Laughter in the Writing Center: Creating Intimate Rhetorical Experiences in the Writing Center to Engage the Learning Process
/Laughter in the Writing Center: Creating Intimate Rhetorical Experiences in the Writing Center to Engage the Learning Process
by Kimberly A. Bain
What Laughter Can Do
Finding ways to engage in the ecology of the learning experience that occurs in the writing center is crucial to the students’ sense of learning development. Considering laughter’s impact on students' engagement goes beyond simply making jokes or having preconceived notions of immaturity or silliness that society tends to associate with laughter. Sarah Ahmed considers the affect that is involved when happiness is used as “...involving affect (to be happy is to be affected by something), intentionality (to be happy is to be happy about something), and evaluation or judgment (to be happy about something makes something good)” (30). Finding opportunities to develop empathy through the shared affect of laughter can allow students to mitigate their fears and further help establish a connection in the tutoring session.
Establishing empathy encourages students to consider their competencies in writing and the work to mitigate the writing insecurities. Eric Leake argues that “[Empathy] often includes a move to perspective-taking so that one might be more aware of how the world looks and feels to somebody else with a different personal history and in a particular situation.” There can be limited opportunities to create a sense of intimacy that allows the student to feel empowered in their writing abilities within the tutoring session. However, empathy can help develop a sense of shared understanding under time constraints of a tutoring session.
Critical Awareness of Laughter
While laughter can be seen as a positive element in the tutoring experience, the question of when to implement laughter into tutoring sessions highlights the contextuality of language, which is a concept writing tutors often seek to reinforce.
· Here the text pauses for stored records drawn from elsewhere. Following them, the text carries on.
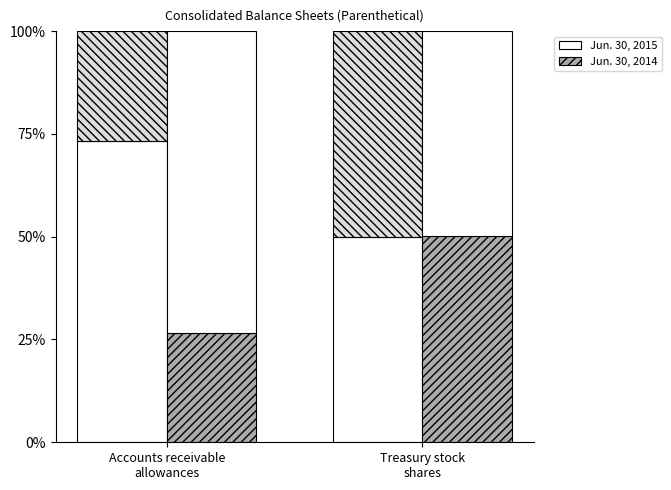

How many series are shown in this chart?

2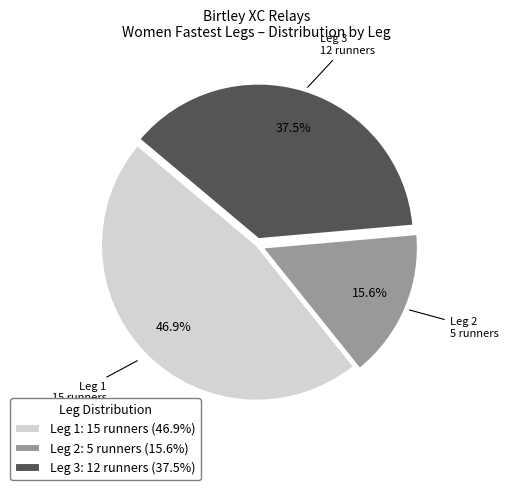

What is the ratio of the value at Leg 1: 15 runners (46.9%) to the value at Leg 2: 5 runners (15.6%)?

3.0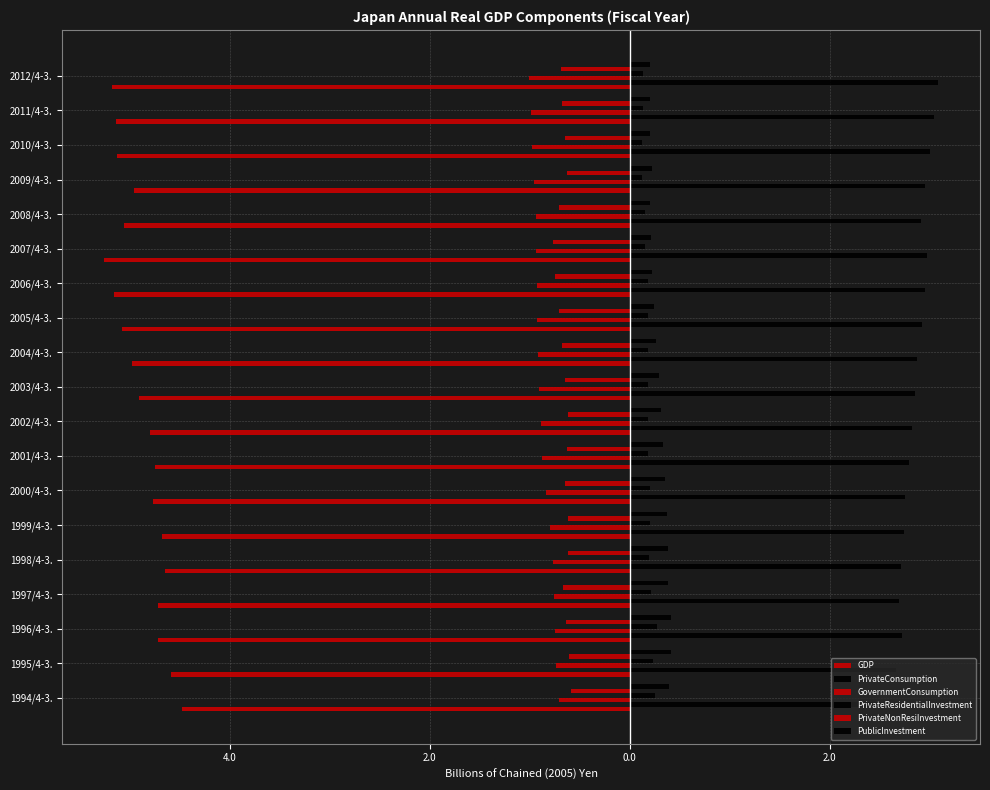

What is the lowest value of the PrivateNonResiInvestment series?

-0.8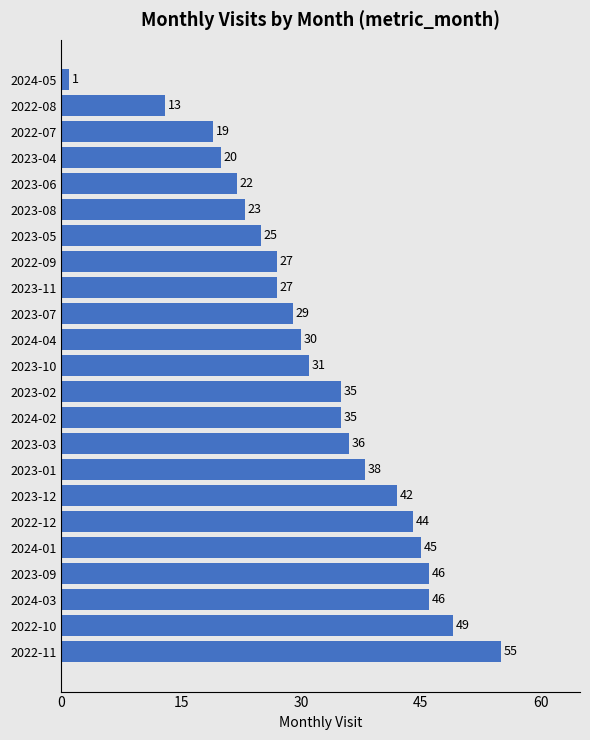

Is it true that the value at 2024-05 is 1?

True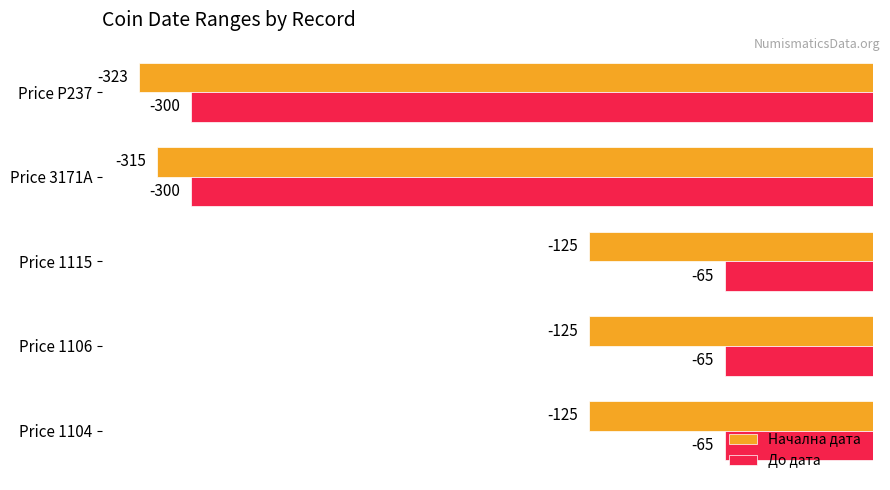

How many values in the До дата series are below -65?

2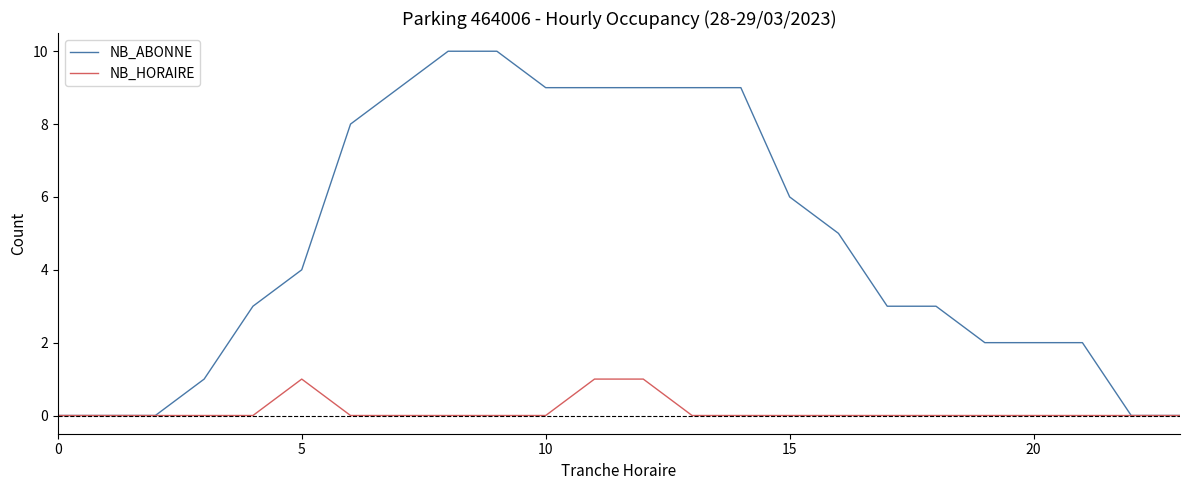

Does the chart display data point markers on the line(s)?

No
In the text Cultivating Language Awareness, Shawna Shaprio highlights the contextuality of language in understanding how discourse communities are formed through social, cultural, and contextual codes. Shapiro furthers that “Becoming ‘literate’ doesn’t just mean learning to replicate writing formats and formulas, it means engaging with academic cultures and conversations” (131). The conversations that students and tutors enter into during their sessions require an understanding of how both student and tutor relate to each other in an academic context.
Tutors must also be mindful of the ways in which laughter can create a sense of inferiority or insecurity in the rhetorical situation of tutoring. Laughter is rhetorical. Stephen Sherwood cites John Locke who “...implies [that] wit is a mere ornament; at worst, it is an immoral instrument of deception” (45). A tutor must be careful about what and which context can be deemed justifiable for an instance of useful laughter. Sherwood furthers that “The needs and moods of members of the audience—their tolerance of humor and their willingness to participate in it—will often determine its effectiveness” (45). Tutors should not assume that laughter works in the same way for all students in all rhetorical situations. Students may also be wary of the deceptive element that laughter can provide when taken out of context. The last thing a tutor would want to do is to make the student feel as if they are being laughed at instead of laughed with for any of their writing concerns.
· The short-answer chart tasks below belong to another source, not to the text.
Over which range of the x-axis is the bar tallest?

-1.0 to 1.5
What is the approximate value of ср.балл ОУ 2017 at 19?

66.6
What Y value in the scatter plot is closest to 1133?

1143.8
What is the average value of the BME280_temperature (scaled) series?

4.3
Rather, tutors must be aware of the social and cultural nuances that create rhetorical situations for laughter. They must also be aware of students’ insecurities around laughter and its potential for deceptive rhetoric that can be used against the student to demoralize them. Students should not be prompted to make light of an academic concern nor should they be made to feel as though they are being belittled or taken advantage of in the tutoring session. Instead, they should be empowered through shared vulnerability for critical analysis and self-awareness.
Laughter as Persuasion
Tutoring consistently involves practices of persuasion. In order to convince students to adopt specific writing practices and to clarify suggestions and comments made by instructors, the writing tutor must be able to persuade. Kenneth Burke points out that “You persuade a man only insofar as you can talk his language by speech, gesture, tonality, order, image, attitude, idea, identifying your ways with his” (55). Persuasion in the writing center doesn’t simply involve the production of correct points, but it involves the social contexts that provide students with confidence in the persuasive acts of the tutor to be able to follow their guidance. Engaging in the practices of rhetorical empathy through laughter can allow both students and tutors to understand the social and cultural contexts of shared vulnerability and the affective elements that shape the students’ rhetorical practices.